Mumbai: Employees of the beleaguered state-run carrier Air India are upbeat about a new management taking over the reins and hope a sincere effort will be made to lift the cash-strapped and mismanaged company out of its abyss.

The government has yet to confirm the appointment of Civil Aviation Secretary Nasim Zaidi as chairman and Joint Secretary Rohit Nandan as managing director of Air India to replace the present chairman and Managing Director Arvind Jadhav who has been removed.

But the reports of the two men taking interim charge has already sent positive waves among employees who are pleased that finally people with a background in civil aviation will handle India's oldest airline.

"The [ousting] of Jadhav is a dream come true since he did nothing to revive the airline and instead destroyed it," Rishab Kapoor, general secretary of the Indian Commercial Pilots Association, told Gulf News.
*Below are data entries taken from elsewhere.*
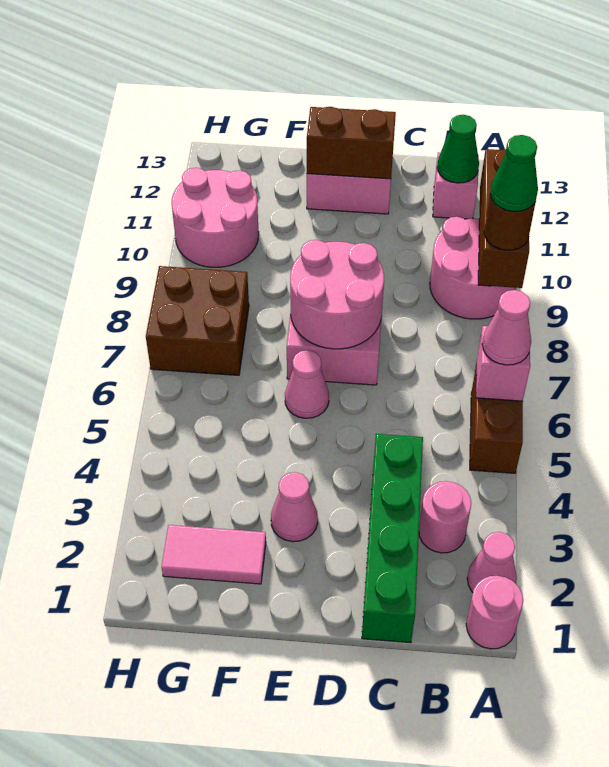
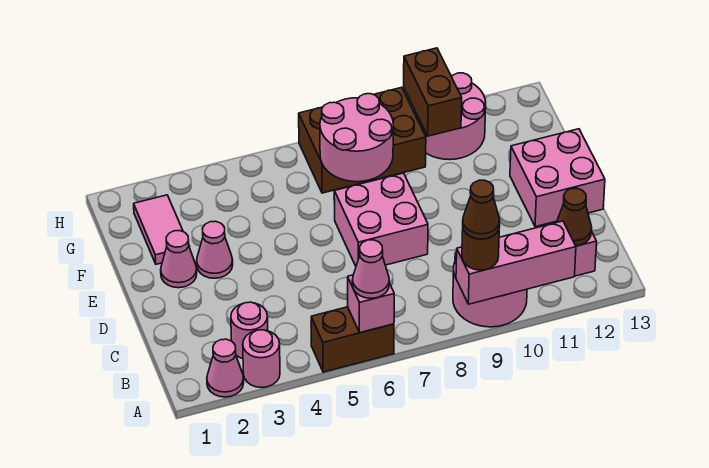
pink 1x1 round brick [466,576,523,649] -> pink 1x1 round brick moved to [243,330,280,388]
brown 1x3 brick [478,149,529,288] -> pink 1x3 brick [456,221,576,304]
green 1x1 cone [490,135,538,212] -> brown 1x1 cone [463,180,500,239]
green 1x1 cone [437,115,479,183] -> brown 1x1 cone [557,188,592,246]
green 1x4 brick [362,434,423,643] -> none
pink 2x2 round brick [290,240,384,349] -> pink 2x2 round brick moved to [320,94,393,182]
brown 1x2 brick [307,107,396,179] -> brown 1x2 brick moved to [404,48,462,136]
pink 1x1 cone [285,350,329,418] -> pink 1x1 cone moved to [161,231,197,288]
brown 2x2 brick [146,266,249,375] -> brown 2x3 brick [299,87,426,193]

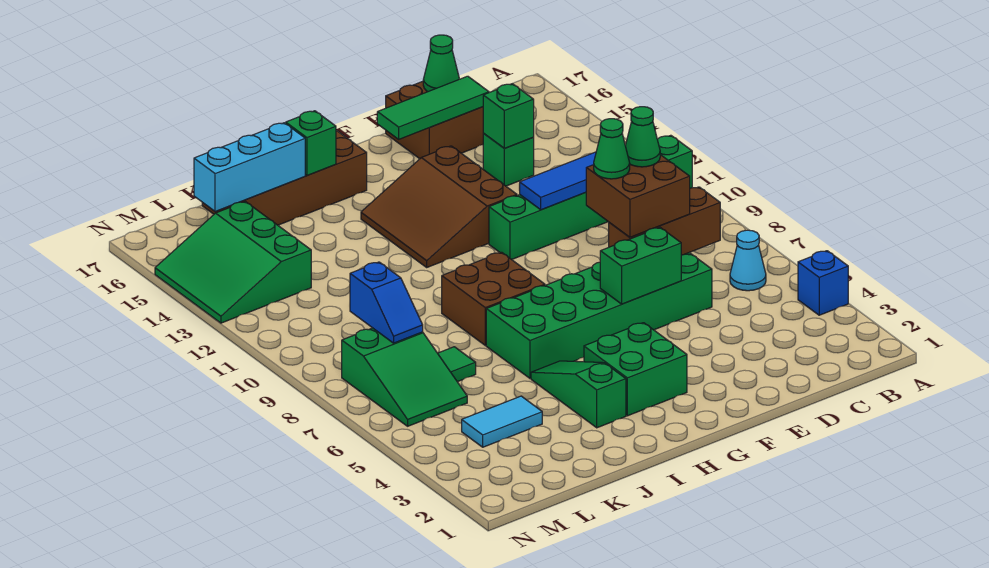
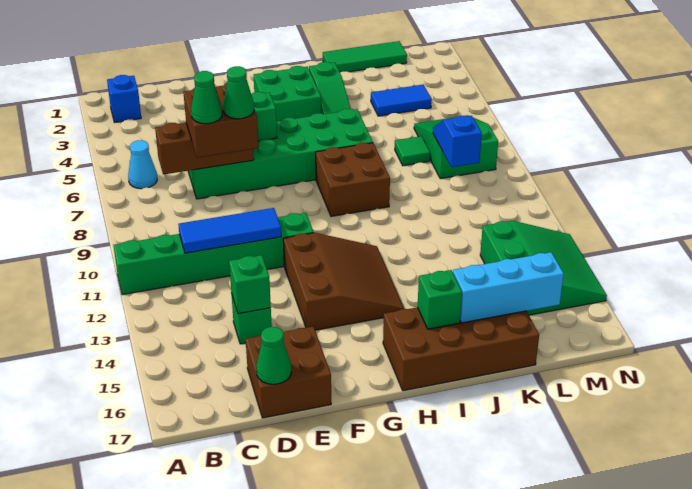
blue 1x1 brick [798,251,848,315] -> blue 1x1 brick moved to [107,75,141,123]
green 1x3 tile [377,76,489,139] -> green 1x3 tile moved to [323,41,407,72]
cyan 1x2 tile [462,396,542,447] -> blue 1x2 tile [371,85,432,116]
Air India's pilots who brought its operations to a standstill as well as the Air Corporation Employees Union (ACEU) that led a strike against Air India this summer are glad that the dark days are over.

Mismanagement

"We shall extend all our support to the new management, though we think the entire management should have been sacked and a new one brought in," says Kapoor.

He added that their strike highlighted the mismanagement that had gripped the airline.

Their salaries are still being paid two months behind schedule, he said, "but we have come to terms with it. We have no demands to make except we want the airline to be revamped."